INFORMATION below:
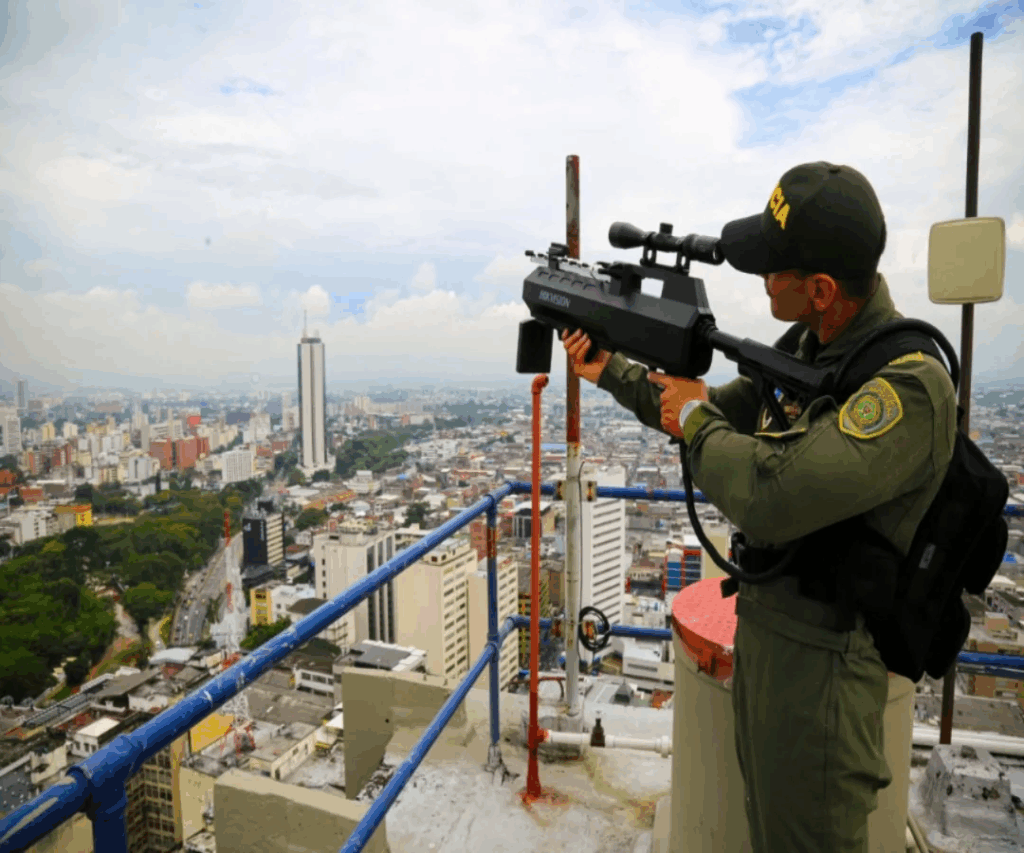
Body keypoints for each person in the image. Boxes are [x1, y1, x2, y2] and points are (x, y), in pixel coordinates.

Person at [561, 161, 958, 853]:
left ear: (822, 289)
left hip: (827, 670)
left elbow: (769, 495)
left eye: (775, 268)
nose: (763, 279)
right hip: (771, 638)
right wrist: (612, 370)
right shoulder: (813, 348)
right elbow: (713, 410)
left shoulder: (907, 388)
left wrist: (693, 421)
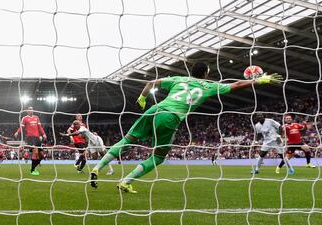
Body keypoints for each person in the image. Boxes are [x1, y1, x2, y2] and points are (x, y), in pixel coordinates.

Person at [90, 61, 282, 193]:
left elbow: (150, 82)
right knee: (158, 157)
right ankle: (125, 181)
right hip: (170, 117)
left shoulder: (179, 79)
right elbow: (237, 84)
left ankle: (97, 168)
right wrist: (258, 80)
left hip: (153, 110)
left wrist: (142, 98)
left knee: (127, 140)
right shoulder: (209, 85)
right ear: (206, 73)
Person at [14, 106, 47, 175]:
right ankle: (32, 171)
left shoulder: (36, 117)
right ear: (27, 111)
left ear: (33, 110)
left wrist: (44, 134)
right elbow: (21, 127)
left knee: (41, 155)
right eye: (29, 109)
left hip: (37, 138)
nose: (30, 110)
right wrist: (17, 132)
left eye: (31, 109)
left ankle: (33, 167)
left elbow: (40, 127)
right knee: (35, 152)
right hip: (30, 138)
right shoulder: (25, 118)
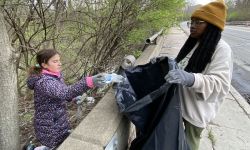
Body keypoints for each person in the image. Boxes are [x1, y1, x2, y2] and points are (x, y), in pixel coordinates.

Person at [165, 1, 233, 150]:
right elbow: (182, 64)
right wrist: (170, 64)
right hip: (179, 103)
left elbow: (221, 84)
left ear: (212, 25)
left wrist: (191, 78)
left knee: (189, 145)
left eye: (198, 22)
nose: (192, 25)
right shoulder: (194, 43)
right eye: (191, 22)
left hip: (196, 111)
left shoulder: (222, 49)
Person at [27, 49, 106, 149]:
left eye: (59, 60)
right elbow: (66, 93)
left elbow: (60, 94)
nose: (59, 64)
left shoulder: (55, 76)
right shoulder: (44, 82)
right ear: (44, 65)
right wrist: (89, 81)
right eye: (55, 61)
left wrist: (75, 98)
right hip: (49, 127)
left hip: (59, 122)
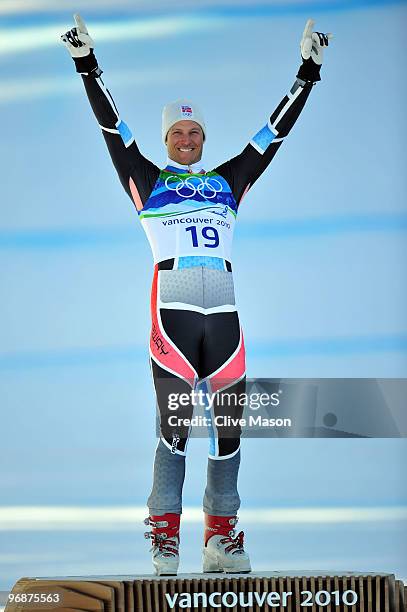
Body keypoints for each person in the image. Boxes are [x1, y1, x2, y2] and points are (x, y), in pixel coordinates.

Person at [61, 15, 332, 576]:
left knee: (230, 431)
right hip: (175, 306)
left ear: (205, 139)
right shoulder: (146, 180)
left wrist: (307, 72)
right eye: (177, 135)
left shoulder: (227, 183)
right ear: (166, 142)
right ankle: (164, 537)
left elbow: (272, 134)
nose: (186, 141)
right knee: (175, 428)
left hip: (225, 313)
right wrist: (87, 64)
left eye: (195, 134)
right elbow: (114, 129)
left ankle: (220, 537)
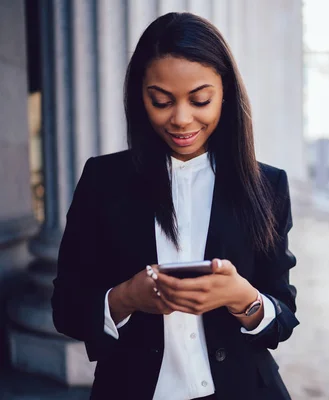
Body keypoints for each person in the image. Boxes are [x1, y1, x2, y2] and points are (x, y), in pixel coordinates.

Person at [51, 12, 299, 400]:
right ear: (140, 97)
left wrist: (241, 297)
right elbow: (66, 307)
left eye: (200, 100)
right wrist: (126, 297)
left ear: (226, 93)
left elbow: (282, 315)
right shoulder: (103, 180)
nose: (181, 120)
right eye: (161, 101)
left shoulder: (268, 186)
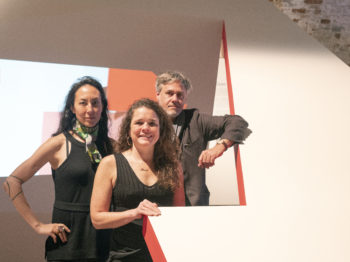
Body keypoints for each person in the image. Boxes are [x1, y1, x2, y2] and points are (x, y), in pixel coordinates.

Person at [3, 76, 115, 261]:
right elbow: (12, 182)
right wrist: (38, 226)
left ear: (103, 107)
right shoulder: (58, 144)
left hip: (103, 243)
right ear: (72, 107)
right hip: (67, 244)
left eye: (96, 103)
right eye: (83, 103)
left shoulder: (112, 147)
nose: (90, 109)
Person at [90, 98, 185, 262]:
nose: (145, 128)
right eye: (139, 123)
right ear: (128, 129)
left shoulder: (174, 166)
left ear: (161, 130)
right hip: (124, 256)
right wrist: (135, 213)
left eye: (152, 124)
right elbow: (97, 219)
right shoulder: (110, 164)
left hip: (164, 255)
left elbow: (180, 216)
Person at [156, 71, 252, 206]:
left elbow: (237, 122)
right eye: (170, 93)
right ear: (158, 95)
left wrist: (219, 147)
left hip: (193, 206)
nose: (175, 99)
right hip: (156, 207)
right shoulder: (146, 123)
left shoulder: (196, 120)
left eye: (180, 95)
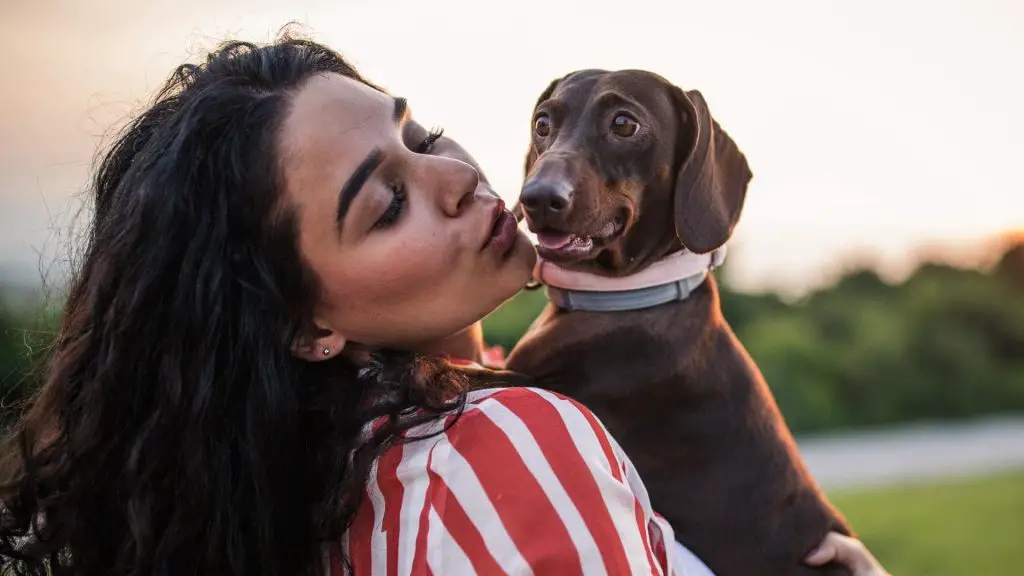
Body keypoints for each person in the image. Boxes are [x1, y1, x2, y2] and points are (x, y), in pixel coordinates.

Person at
End of INFORMATION.
▸ **WHAT TO WORK ON**
Drop the images and repeat the data exactly.

▸ **REPLY**
Body keypoints for each person in the image. Boxes are [x1, y1, x2, y2] and points are (x, y), in pixel coordinates.

Person at [561, 161, 958, 853]:
left ear: (822, 289)
left hip: (827, 670)
left elbow: (769, 495)
left eye: (775, 268)
nose: (763, 279)
right hip: (771, 638)
right wrist: (612, 370)
right shoulder: (813, 348)
right elbow: (713, 410)
left shoulder: (907, 388)
left wrist: (693, 421)
Body keypoints for each person in the image. Boxes are [x1, y1, x2, y2] and points are (x, y), in pixel coordinates.

Person at [90, 61, 282, 193]:
left elbow: (150, 82)
right knee: (158, 157)
right ankle: (125, 181)
right hip: (170, 117)
left shoulder: (179, 79)
right elbow: (237, 84)
left ankle: (97, 168)
right wrist: (258, 80)
left hip: (153, 110)
left wrist: (142, 98)
left knee: (127, 140)
right shoulder: (209, 85)
right ear: (206, 73)
Person at [14, 106, 47, 175]:
right ankle: (32, 171)
left shoulder: (36, 117)
right ear: (27, 111)
left ear: (33, 110)
left wrist: (44, 134)
right elbow: (21, 127)
left knee: (41, 155)
right eye: (29, 109)
left hip: (37, 138)
nose: (30, 110)
right wrist: (17, 132)
left eye: (31, 109)
left ankle: (33, 167)
left elbow: (40, 127)
right knee: (35, 152)
right hip: (30, 138)
right shoulder: (25, 118)
Body keypoints for each person in the image. Boxes are [x1, y1, x2, y2] and points are (x, y), in pixel coordinates.

Person at [165, 1, 233, 150]:
right elbow: (182, 64)
right wrist: (170, 64)
right hip: (179, 103)
left elbow: (221, 84)
left ear: (212, 25)
left wrist: (191, 78)
left knee: (189, 145)
left eye: (198, 22)
nose: (192, 25)
right shoulder: (194, 43)
right eye: (191, 22)
left hip: (196, 111)
left shoulder: (222, 49)
Person at [27, 49, 106, 149]:
left eye: (59, 60)
right elbow: (66, 93)
left elbow: (60, 94)
nose: (59, 64)
left shoulder: (55, 76)
right shoulder: (44, 82)
right ear: (44, 65)
right wrist: (89, 81)
right eye: (55, 61)
left wrist: (75, 98)
right hip: (49, 127)
left hip: (59, 122)
Body keypoints for each person in the image. Boxes are [x1, y1, x2, y2] and points are (x, y), in pixel coordinates.

Person at [61, 15, 332, 576]:
left knee: (230, 431)
right hip: (175, 306)
left ear: (205, 139)
right shoulder: (146, 180)
left wrist: (307, 72)
right eye: (177, 135)
left shoulder: (227, 183)
right ear: (166, 142)
right ankle: (164, 537)
left elbow: (272, 134)
nose: (186, 141)
right knee: (175, 428)
left hip: (225, 313)
right wrist: (87, 64)
left eye: (195, 134)
right elbow: (114, 129)
left ankle: (220, 537)
Body keypoints for each person in the image. Boxes are [x1, y1, x2, y2] and points are (x, y), in pixel coordinates.

Person at [51, 12, 299, 400]:
right ear: (140, 97)
left wrist: (241, 297)
right elbow: (66, 307)
left eye: (200, 100)
right wrist: (126, 297)
left ear: (226, 93)
left elbow: (282, 315)
right shoulder: (103, 180)
nose: (181, 120)
right eye: (161, 101)
left shoulder: (268, 186)
Body keypoints for each person in the image. Boxes are [x1, y1, x2, y2] and points are (x, y), in pixel coordinates.

Person at [3, 76, 115, 261]:
right elbow: (12, 182)
right wrist: (38, 226)
left ear: (103, 107)
right shoulder: (58, 144)
left hip: (103, 243)
right ear: (72, 107)
right hip: (67, 244)
left eye: (96, 103)
right eye: (83, 103)
left shoulder: (112, 147)
nose: (90, 109)
Person at [90, 98, 185, 262]:
nose: (145, 128)
right eye: (139, 123)
right ear: (128, 129)
left shoulder: (174, 166)
left ear: (161, 130)
right hip: (124, 256)
right wrist: (135, 213)
left eye: (152, 124)
right elbow: (97, 219)
right shoulder: (110, 164)
left hip: (164, 255)
left elbow: (180, 216)
Person at [156, 71, 252, 206]:
left elbow: (237, 122)
right eye: (170, 93)
right ear: (158, 95)
left wrist: (219, 147)
left hip: (193, 206)
nose: (175, 99)
right hip: (156, 207)
right shoulder: (146, 123)
left shoulder: (196, 120)
left eye: (180, 95)
Body keypoints for each person in the image. Boxes are [x1, y1, x2, y2] and points are (x, y), in pixel coordinates.

Person at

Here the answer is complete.